In the end, of course, the policy here was secondary to the politics.  How, it is asked, can Republicans go back to their base and ask for support if they couldn’t fulfill their main campaign pledge?  But that underestimates the strength of the Republican Congressional support, and misreads its causes.

As I’ve documented here before, we have a 20+ year history of Republicans dominating Congressional races.  The one blip was when the Iraq War was in its most dire stages and the economy collapsed.  In other words, in the absence of major mitigating factors, Republicans enjoy a natural advantage.  Not actively blowing up the healthcare markets probably works out just fine for them, particularly with the overall economy continuing to improve and no major international crises (at least for now).

Then there is the question of how disenchanted the Republican base will be by not racking up conservative policy achievements.  But again, I think this misreads where those voters’ interests really are.  GOP voters seem much more motivated by serving as a brake on a liberal activist agenda than by implementing the sort of policy-making proposed by the Heritage Foundation and AEI.  I see no reason why raising the threat of Speaker Nancy Pelosi and crew raising taxes, confiscating guns, monitoring energy consumption, and otherwise hyper-regulating and moving liberal social policies won’t continue to work as it has for years.  Heck, you can probably even convince some voters that the health care failure just means that you need even more Republicans in Congress to get things done.  This, to me, seems like a much more preferable landscape to run in than against a highly-motivated and angry group of Democrats who just saw their signature achievement upended.

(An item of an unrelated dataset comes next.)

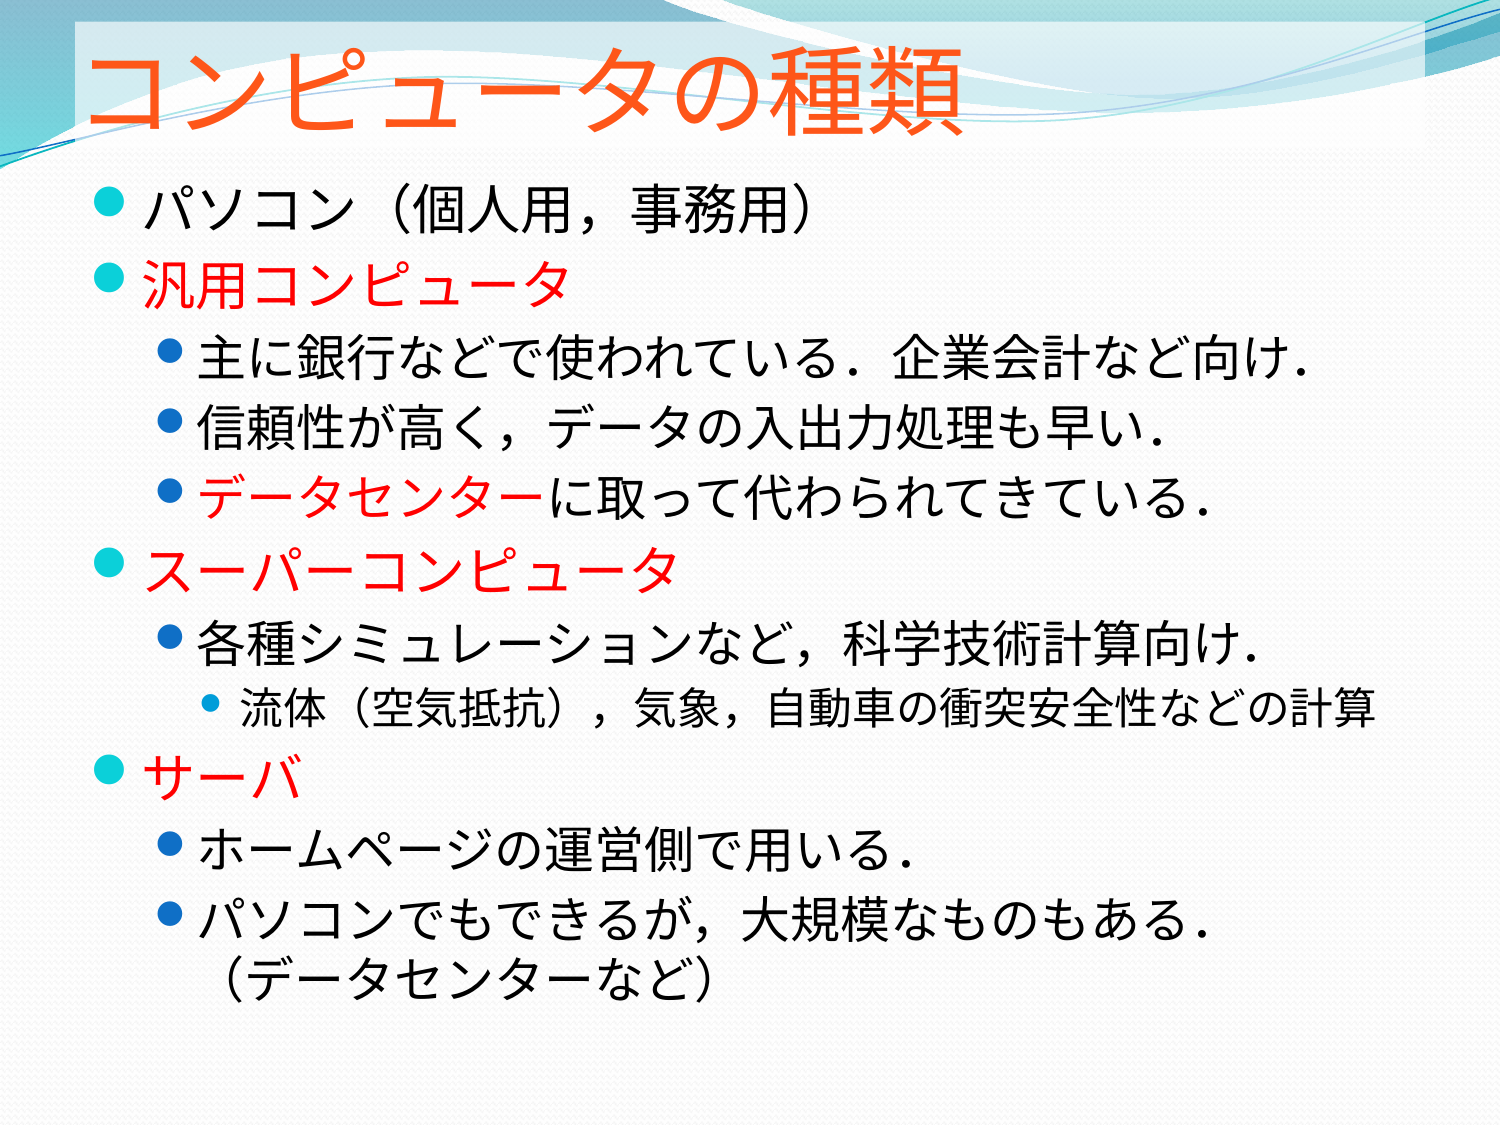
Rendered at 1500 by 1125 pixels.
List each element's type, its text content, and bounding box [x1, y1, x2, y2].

list パソコン（個人用，事務用） 汎用コンピュータ 主に銀行などで使われている．企業会計など向け． 信頼性が高く，データの入出力処理も早い． データセンターに取って代わられてきている． スーパーコンピュータ 各種シミュレーションなど，科学技術計算向け． 流体（空気抵抗），気象，自動車の衝突安全性などの計算 サーバ ホームページの運営側で用いる． パソコンでもできるが，大規模なものもある． （データセンターなど） [75, 168, 1425, 1100]
title コンピュータの種類 [75, 21, 1425, 149]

If GOP leaders were smart, they’d breathe a sigh of relief that McCain saved them from themselves on health care, and they’d move on to some smaller-bore items where they can rack “wins” while not upending the status quo.  Go back to the drawing board on health care and think seriously about addressing the underlying problems – premium and deductible costs, along with access to the doctors of their choosing – that voters feel most acutely.  There are many reasons to believe that such a scenario will work to their benefit, or at least keep any standard midterm losses to a minimum.

Of course, the President seems to be going in a different direction, so… I guess we’ll see.